**Problem requirements:**
Here are some records; copy every line that holds the word "lines".

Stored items
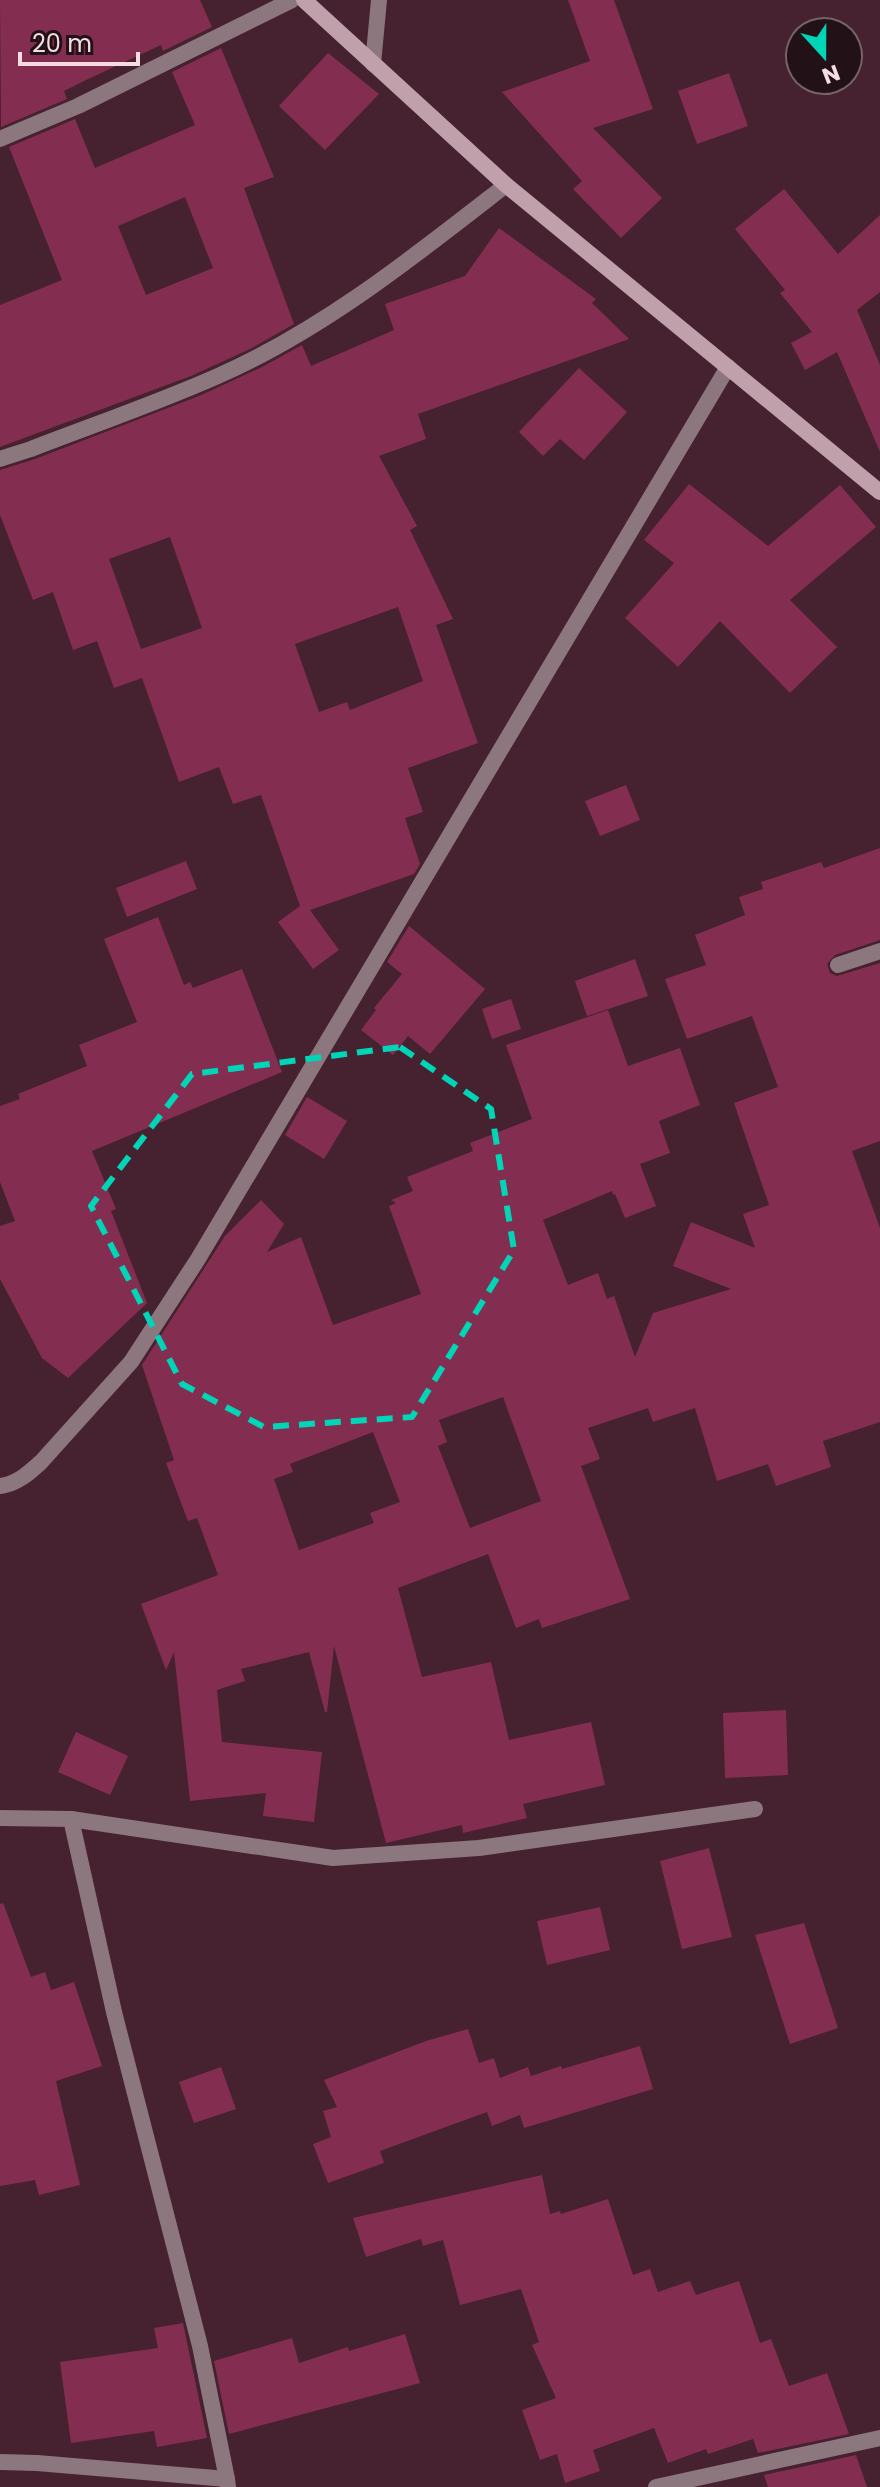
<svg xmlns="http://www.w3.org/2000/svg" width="880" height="2487" font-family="Poppins,sans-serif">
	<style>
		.building { fill: #832e51; fill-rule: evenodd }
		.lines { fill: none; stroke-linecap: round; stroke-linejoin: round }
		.street { stroke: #8b777d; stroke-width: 16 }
		.secondary { stroke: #c0a0aa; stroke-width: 16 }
		.marked { fill: none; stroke: #00d5b7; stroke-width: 6; stroke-dasharray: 16 10; stroke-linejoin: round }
	</style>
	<rect width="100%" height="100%" fill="#46212f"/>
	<g class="building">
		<path d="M 0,0 L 200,0 L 212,27 L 163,51 L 161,45 L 86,80 L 64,91 L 67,99 L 1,127 Z"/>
		<path d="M 568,0 L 614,0 L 653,109 L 593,128 L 662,198 L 621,238 L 573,189 L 582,181 L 502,92 L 590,61 Z"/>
		<path d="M 221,48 L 274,177 L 244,188 L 294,324 L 252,348 L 191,376 L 0,447 L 0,305 L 62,280 L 9,147 L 75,119 L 95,168 L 195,125 L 172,72 ZM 185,197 L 213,268 L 146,295 L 118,226 Z"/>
		<path d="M 328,53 L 379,94 L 325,150 L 279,106 Z"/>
		<path d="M 729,73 L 748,126 L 697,144 L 678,91 Z"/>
		<path d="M 784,189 L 838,254 L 880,215 L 880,292 L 857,310 L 880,365 L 880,452 L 837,352 L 805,370 L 791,343 L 812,332 L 780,293 L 785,290 L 735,229 Z"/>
		<path d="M 499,228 L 596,299 L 592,303 L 629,339 L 418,414 L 426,439 L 379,456 L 417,526 L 410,530 L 453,619 L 436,625 L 478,743 L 408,768 L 423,812 L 405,818 L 420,864 L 414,874 L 310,910 L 339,950 L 313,969 L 278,922 L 300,906 L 261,795 L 233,804 L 219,767 L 179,782 L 142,678 L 114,688 L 97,641 L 73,650 L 53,592 L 33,600 L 0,515 L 0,470 L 35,459 L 199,396 L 262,367 L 302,345 L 311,366 L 394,330 L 385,304 L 465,276 ZM 170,537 L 202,628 L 141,649 L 109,559 ZM 398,607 L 423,681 L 350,710 L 347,702 L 319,712 L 295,644 Z"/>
		<path d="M 579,368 L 627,412 L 584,460 L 560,439 L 543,456 L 519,432 Z"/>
		<path d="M 689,484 L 768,546 L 840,485 L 876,527 L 790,600 L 837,647 L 790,693 L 720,621 L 678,667 L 625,618 L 674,563 L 644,540 Z"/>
		<path d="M 626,785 L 640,820 L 600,836 L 585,801 Z"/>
		<path d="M 880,848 L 880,940 L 835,955 L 827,964 L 830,973 L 837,976 L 880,963 L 880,1141 L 852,1151 L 880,1228 L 880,1422 L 823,1441 L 831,1467 L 776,1486 L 768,1464 L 717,1481 L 695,1408 L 653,1422 L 648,1408 L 588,1428 L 600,1459 L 581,1466 L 630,1599 L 542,1628 L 539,1619 L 516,1628 L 488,1554 L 398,1588 L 422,1677 L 491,1662 L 509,1740 L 591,1722 L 605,1785 L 523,1804 L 527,1818 L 463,1833 L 462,1825 L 386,1843 L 334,1646 L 327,1712 L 325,1712 L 309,1652 L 241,1669 L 245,1681 L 217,1690 L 222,1742 L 322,1752 L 314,1822 L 263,1816 L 266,1793 L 190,1801 L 174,1652 L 166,1670 L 141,1604 L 218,1575 L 197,1518 L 188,1521 L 166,1463 L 174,1460 L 142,1365 L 225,1236 L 261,1200 L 284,1224 L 267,1252 L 301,1237 L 333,1325 L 421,1294 L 389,1206 L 396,1203 L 391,1200 L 413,1191 L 407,1177 L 473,1151 L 470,1143 L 532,1119 L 506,1045 L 608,1010 L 628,1066 L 680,1048 L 700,1105 L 659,1121 L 670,1153 L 640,1164 L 656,1206 L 625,1218 L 615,1194 L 613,1195 L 612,1191 L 543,1220 L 568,1285 L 598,1273 L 607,1299 L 614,1296 L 635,1357 L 653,1313 L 731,1289 L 673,1266 L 691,1222 L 755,1248 L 743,1214 L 769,1205 L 734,1103 L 778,1087 L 752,1016 L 687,1039 L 665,979 L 706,965 L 695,935 L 745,915 L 739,897 L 763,889 L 761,882 L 821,862 L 824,868 ZM 503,1397 L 541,1501 L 470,1528 L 438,1446 L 447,1442 L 439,1420 ZM 373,1432 L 400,1502 L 370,1513 L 374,1523 L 299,1550 L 274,1479 L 293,1472 L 290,1464 Z"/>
		<path d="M 186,861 L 197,889 L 127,917 L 116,888 Z"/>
		<path d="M 158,917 L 184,985 L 190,982 L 193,988 L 242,969 L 282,1072 L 92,1151 L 116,1209 L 111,1211 L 147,1303 L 68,1378 L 42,1358 L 0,1279 L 0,1226 L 15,1221 L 0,1182 L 0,1106 L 20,1099 L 18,1094 L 87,1066 L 79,1045 L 137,1022 L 104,939 Z"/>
		<path d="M 409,926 L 485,989 L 430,1054 L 408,1036 L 393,1055 L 361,1030 L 376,1010 L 374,1008 L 402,974 L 387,962 Z"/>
		<path d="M 635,959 L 648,996 L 587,1016 L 575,981 Z"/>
		<path d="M 511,999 L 521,1029 L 492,1039 L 482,1009 Z"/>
		<path d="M 307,1097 L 347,1121 L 324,1159 L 285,1135 Z"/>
		<path d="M 786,1710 L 788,1775 L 725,1778 L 723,1713 Z"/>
		<path d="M 76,1732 L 128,1756 L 110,1795 L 58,1772 Z"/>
		<path d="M 709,1848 L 732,1937 L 682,1949 L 660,1861 Z"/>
		<path d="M 3,1903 L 31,1977 L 45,1972 L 51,1990 L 74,1982 L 102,2066 L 56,2081 L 80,2185 L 39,2195 L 35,2180 L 0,2186 L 0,1904 Z"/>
		<path d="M 600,1907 L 610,1950 L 547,1965 L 537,1921 Z"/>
		<path d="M 804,1923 L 838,2028 L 790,2044 L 755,1935 Z"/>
		<path d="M 468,2029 L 479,2063 L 494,2058 L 500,2078 L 528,2067 L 531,2076 L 561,2066 L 562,2069 L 640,2046 L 653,2089 L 524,2128 L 520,2115 L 492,2126 L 487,2112 L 380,2151 L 384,2163 L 328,2183 L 313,2144 L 331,2137 L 323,2111 L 337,2107 L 324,2080 L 426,2041 Z"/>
		<path d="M 221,2067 L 236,2109 L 194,2123 L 179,2082 Z"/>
		<path d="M 542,2175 L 550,2214 L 560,2211 L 561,2214 L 608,2199 L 633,2275 L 650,2269 L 658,2292 L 690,2281 L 696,2295 L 739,2281 L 760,2343 L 771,2339 L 789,2386 L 827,2373 L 849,2434 L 758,2453 L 753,2439 L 708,2454 L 706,2449 L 668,2463 L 654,2428 L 593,2450 L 600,2471 L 565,2483 L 557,2454 L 540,2460 L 522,2410 L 556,2398 L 532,2345 L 539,2342 L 521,2289 L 460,2305 L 443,2240 L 423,2246 L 421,2239 L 366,2257 L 353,2218 Z"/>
		<path d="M 183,2323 L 207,2438 L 157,2447 L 154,2431 L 71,2443 L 60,2362 L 158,2348 L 154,2328 Z"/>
		<path d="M 405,2334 L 420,2383 L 229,2434 L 214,2361 L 292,2338 L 299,2363 L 348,2347 L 349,2351 Z"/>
		<path d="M 856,2455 L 867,2487 L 768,2487 L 764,2475 Z"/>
	</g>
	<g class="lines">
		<g class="street">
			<path d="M 373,64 L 379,0"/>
			<path d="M 0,139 L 78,106 L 292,0"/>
			<path d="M 0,459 L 31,449 C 93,425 157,403 218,376 C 323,330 416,255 506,185"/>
			<path d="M 838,965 L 880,951"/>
			<path d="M 0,1486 C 17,1484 29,1473 41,1462 L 131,1362 L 198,1259 L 728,367"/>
			<path d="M 0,1818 L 71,1819 L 333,1858 L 479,1848 L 755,1809"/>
			<path d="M 71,1819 L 114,2012 L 200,2346 L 227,2479"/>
			<path d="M 0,2462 L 37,2463 L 227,2479 L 228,2487"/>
			<path d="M 656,2487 L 880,2438"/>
		</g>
		<path class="secondary" d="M 304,0 L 506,185 L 880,492"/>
	</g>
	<path class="marked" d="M 400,1047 L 491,1109 L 514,1250 L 412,1417 L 264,1427 L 182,1384 L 91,1206 L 192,1074 Z"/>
	<g transform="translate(824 56) rotate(159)"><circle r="38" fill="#221117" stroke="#766269" stroke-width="2"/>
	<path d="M0-6L14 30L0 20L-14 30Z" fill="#00d5b7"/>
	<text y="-12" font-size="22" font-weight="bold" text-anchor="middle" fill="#f5dce3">N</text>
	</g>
	<path d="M20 52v12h118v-12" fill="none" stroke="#f5dce3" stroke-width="4"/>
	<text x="32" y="52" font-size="24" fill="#f5dce3" stroke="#221117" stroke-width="6" paint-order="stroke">20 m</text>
</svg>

**Solution for this problem:**
		.lines { fill: none; stroke-linecap: round; stroke-linejoin: round }
	<g class="lines">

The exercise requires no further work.